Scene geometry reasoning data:

___

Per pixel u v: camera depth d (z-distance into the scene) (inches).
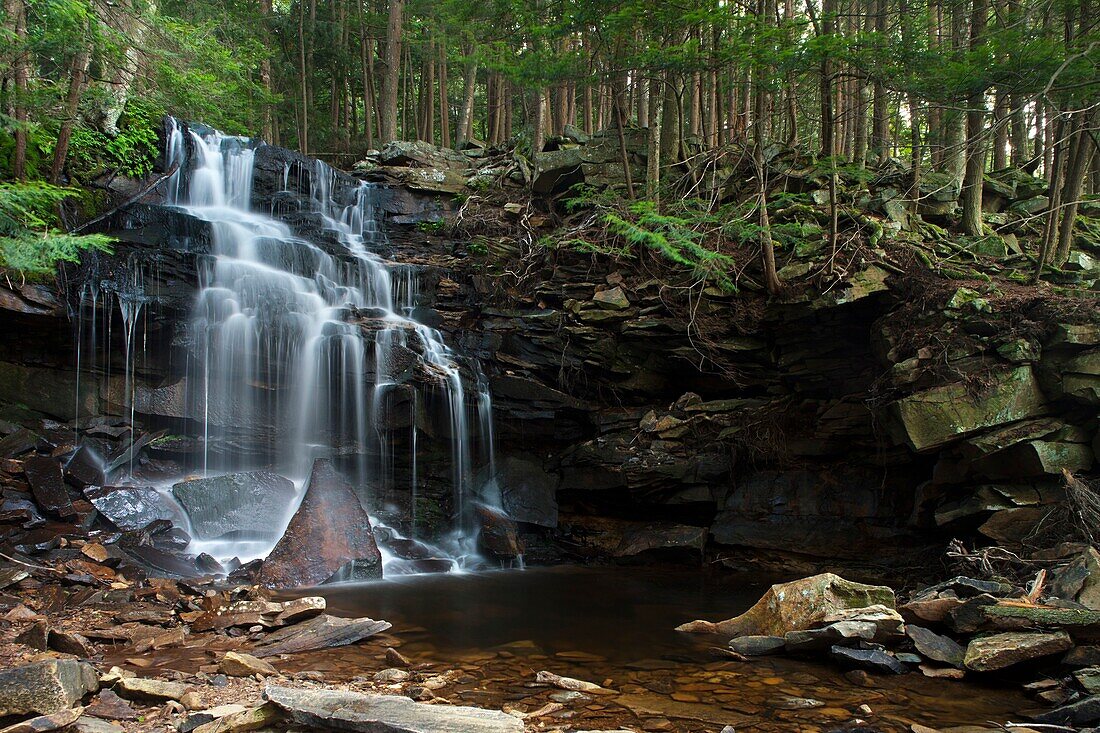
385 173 714.2
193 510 391.2
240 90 710.5
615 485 476.1
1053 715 195.5
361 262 558.9
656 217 476.1
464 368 508.1
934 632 271.4
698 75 673.6
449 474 493.0
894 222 483.8
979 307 386.6
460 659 248.5
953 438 366.9
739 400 487.8
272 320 470.0
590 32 586.2
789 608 277.3
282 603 297.0
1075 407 360.8
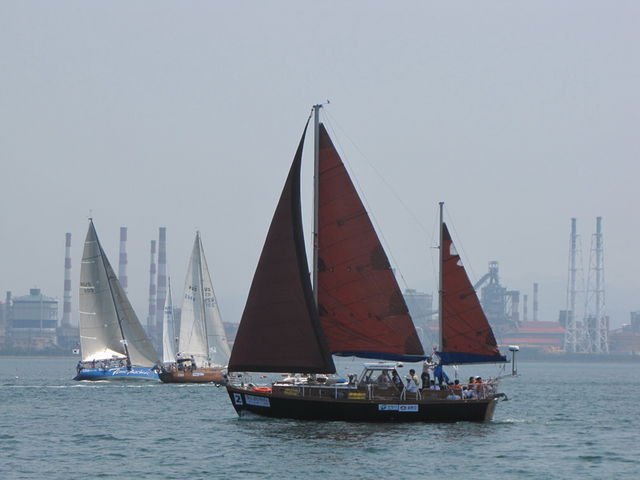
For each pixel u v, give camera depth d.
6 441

___

In the copy, each entry above must match exactly, and no picture may be carried over.

Per pixel u v: camera depth d (z-distance into the scene) (inches).
385 173 714.2
193 510 391.2
240 90 710.5
615 485 476.1
1053 715 195.5
361 262 558.9
656 217 476.1
464 368 508.1
934 632 271.4
698 75 673.6
449 474 493.0
894 222 483.8
979 307 386.6
460 659 248.5
953 438 366.9
739 400 487.8
272 320 470.0
590 32 586.2
789 608 277.3
282 603 297.0
1075 407 360.8
For each pixel u v, give camera depth d.
6 441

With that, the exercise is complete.